Title: Aztec Exhibit my pale, bony ass.
Description: Er, maybe not so pale. (Open)
||| - February 27, 2006 03:03 AM (GMT)
Alderman Museum's C Wing is hosting an exhibit of central american artifacts. Posters dominate the building's front, advertisements run on classical radio stations, fliers for the mueseum bear some new photos... and no one attends.
Well, not no one. Small groups of small children, lead by tired teachers and watchful tour guides traipse through once in a Monday morning or so. A couple stragglers ostensibly attracted by the radio segment straggle through. Janitors mop the floors.
On a whole, though, the entire exhibit has been a flop. This may be due to the fact that what was advertised as an exiting archaeological look into Aztec history consists mainly of a few broken pottery pieces, and displays with two-dimentional National Geographic spreads of the magnificent temples you aren't seeing.
It's Monday, but the day's gaggle of goggling toddlers has already passed through, clinging to each other's hands as per Teacher's orders. The exhibit is mostly empty, costing the museum untold bankloads of money for very little purpse at all.
There is, however, one visitor.
He is tall, and his skin is a rich, reminiscent dark brown. He's wearing a white sweater and white jeans that offset his skin and blue-black hair in a most lovely manner. By the unconsciously proud manner in which he holds himself, this was obviously a deliberate choice.
His eyes are completely incongruous-- a shade of white we last saw on the highly polished and freezing cold marble floors in the Alderman's lobby.
At the moment, they're locked on a few shards of shattered brownish pottery. Perhaps he has seen this exhibit before, because his features (thin and sharp) are arranged in an expression of... remembrance. Reminiscance. He's recalling something, and it's with a certain fondness.
The average passerby probably would not guess that he's thinking about human sacrifice. But then again, the average passerby would not realise that this is in fact the God of Death, in this time and place best known as Azrael.

### [DATA]
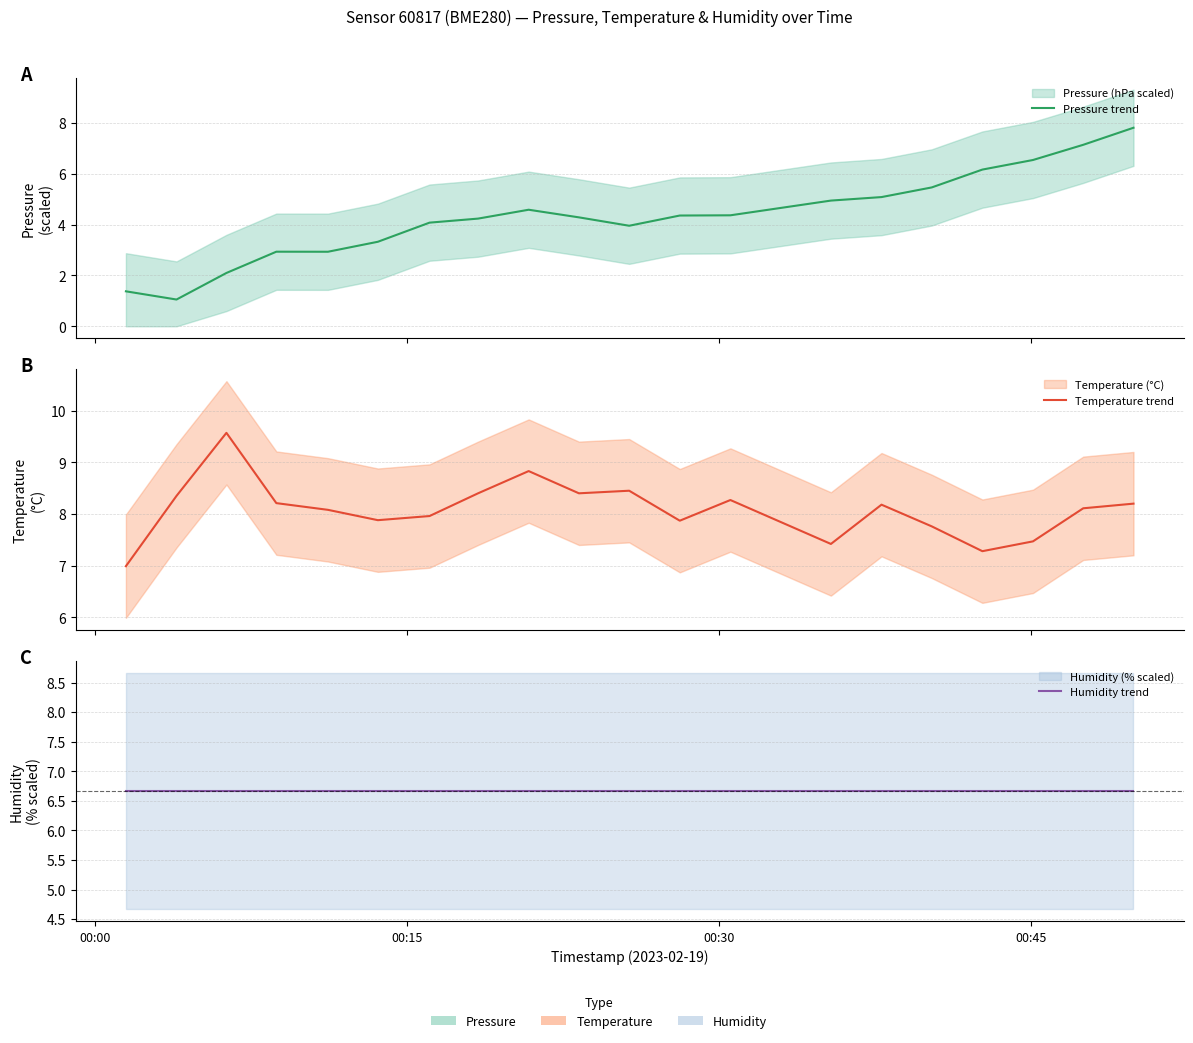

True or false: Temperature trend and Humidity trend intersect in this chart.

False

### [TASKS TO PERFORM]
1. Name every way the Aztec exhibit passage says the exhibit was advertised.
2. Reproduce the Aztec exhibit passage starting with "At the moment, they're" and going on through "known as Azrael.", putting "visitor" in place of each "passerby".
Work only from the Aztec exhibit passage.

### [RESPONSES FOR EACH TASK]
1.
- Posters on the building's front
- Advertisements on classical radio stations
- Fliers for the museum bearing some new photos

2.
At the moment, they're locked on a few shards of shattered brownish pottery. Perhaps he has seen this exhibit before, because his features (thin and sharp) are arranged in an expression of... remembrance. Reminiscance. He's recalling something, and it's with a certain fondness.
The average visitor probably would not guess that he's thinking about human sacrifice. But then again, the average visitor would not realise that this is in fact the God of Death, in this time and place best known as Azrael.